McCluskey, D R, Riley, M S · Comprehensive therapy · 1992
Quick Summary
ME/CFS likely involves multiple different problems happening in the body at the same time, rather than one single cause. Most patients get sick after a viral infection, but scientists haven't found clear evidence the virus stays in the body long-term. People with ME/CFS have real physical limitations in how much exercise they can do, and they may perceive their own effort and tiredness differently than healthy people do.
Why It Matters
This perspective helped early ME/CFS research recognize the condition as complex and multifactorial rather than a single disease mechanism. Understanding that various pathways may contribute to ME/CFS has important implications for how patients are studied and treated, and validates that the same diagnosis may look different in different people.
Observed Findings
ME/CFS patients demonstrate reduced aerobic work capacity compared to healthy controls
Most patients report pyrexial (fever-associated) illness as the initiating event
Patients show altered perception of exertion levels and premorbid fitness
Symptoms characteristically fluctuate with periods of relapse and partial remission
Evidence of persisting infection or inflammatory changes in muscle/brain remains unconvincing
Inferred Conclusions
ME/CFS represents a spectrum of disorders with multiple possible pathophysiological mechanisms operating in different patients
A central disorder of sensory perception may be operational in symptom generation
Primary sleep dysfunction with reduced sensory thresholds could account for many subjective symptoms experienced by patients
Remaining Questions
What specific initiating factors determine which patients develop ME/CFS after viral illness?
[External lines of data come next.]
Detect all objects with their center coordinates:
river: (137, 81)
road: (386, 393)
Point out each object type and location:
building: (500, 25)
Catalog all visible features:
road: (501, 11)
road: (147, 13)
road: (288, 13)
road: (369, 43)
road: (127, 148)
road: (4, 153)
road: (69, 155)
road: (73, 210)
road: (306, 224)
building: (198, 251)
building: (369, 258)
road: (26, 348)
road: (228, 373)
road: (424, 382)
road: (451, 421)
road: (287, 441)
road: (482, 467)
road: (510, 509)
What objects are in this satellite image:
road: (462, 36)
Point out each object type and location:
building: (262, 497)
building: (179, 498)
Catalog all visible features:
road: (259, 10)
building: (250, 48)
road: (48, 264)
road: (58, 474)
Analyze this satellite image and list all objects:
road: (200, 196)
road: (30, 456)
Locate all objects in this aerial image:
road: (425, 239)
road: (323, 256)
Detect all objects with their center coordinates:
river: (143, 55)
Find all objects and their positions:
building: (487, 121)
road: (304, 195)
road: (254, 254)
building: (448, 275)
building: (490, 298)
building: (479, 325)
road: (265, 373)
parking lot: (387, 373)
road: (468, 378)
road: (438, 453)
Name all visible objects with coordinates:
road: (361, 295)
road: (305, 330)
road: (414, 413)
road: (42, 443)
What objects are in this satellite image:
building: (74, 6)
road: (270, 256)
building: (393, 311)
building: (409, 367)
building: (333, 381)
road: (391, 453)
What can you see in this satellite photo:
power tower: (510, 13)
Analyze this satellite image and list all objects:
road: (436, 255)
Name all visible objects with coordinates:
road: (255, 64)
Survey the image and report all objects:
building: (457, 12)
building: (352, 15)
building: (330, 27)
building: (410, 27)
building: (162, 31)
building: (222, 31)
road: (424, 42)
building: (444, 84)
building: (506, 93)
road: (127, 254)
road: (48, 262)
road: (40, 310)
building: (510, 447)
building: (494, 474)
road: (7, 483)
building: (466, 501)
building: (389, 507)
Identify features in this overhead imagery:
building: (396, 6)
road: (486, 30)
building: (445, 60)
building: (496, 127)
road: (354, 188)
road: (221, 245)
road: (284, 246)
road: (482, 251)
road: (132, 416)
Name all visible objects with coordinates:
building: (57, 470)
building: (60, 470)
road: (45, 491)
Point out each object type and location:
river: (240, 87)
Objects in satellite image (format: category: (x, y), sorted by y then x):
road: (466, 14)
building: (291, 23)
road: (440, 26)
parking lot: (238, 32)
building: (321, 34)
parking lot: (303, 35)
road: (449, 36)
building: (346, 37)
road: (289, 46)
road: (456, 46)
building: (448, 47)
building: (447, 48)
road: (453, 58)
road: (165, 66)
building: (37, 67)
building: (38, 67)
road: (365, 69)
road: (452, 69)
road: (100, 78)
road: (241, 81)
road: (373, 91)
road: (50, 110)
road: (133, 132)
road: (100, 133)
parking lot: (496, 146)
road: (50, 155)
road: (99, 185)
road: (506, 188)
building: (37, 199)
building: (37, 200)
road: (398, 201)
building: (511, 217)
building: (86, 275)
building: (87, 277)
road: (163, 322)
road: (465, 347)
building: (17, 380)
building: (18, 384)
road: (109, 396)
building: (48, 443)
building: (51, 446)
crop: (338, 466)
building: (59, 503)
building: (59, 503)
What is the relative contribution of deconditioning versus primary aerobic dysfunction?
Does a primary sleep disorder operate in ME/CFS, and if so, what is its role in sensory perception changes?
What This Study Does Not Prove
This editorial does not present original experimental data, so it cannot prove causation for any proposed mechanism. It cannot establish whether reduced aerobic capacity is primary or secondary to inactivity, nor can it confirm the role of sleep dysfunction in symptom generation without specific sleep studies. The absence of convincing evidence for persistent infection does not prove infection plays no role in initial disease triggering.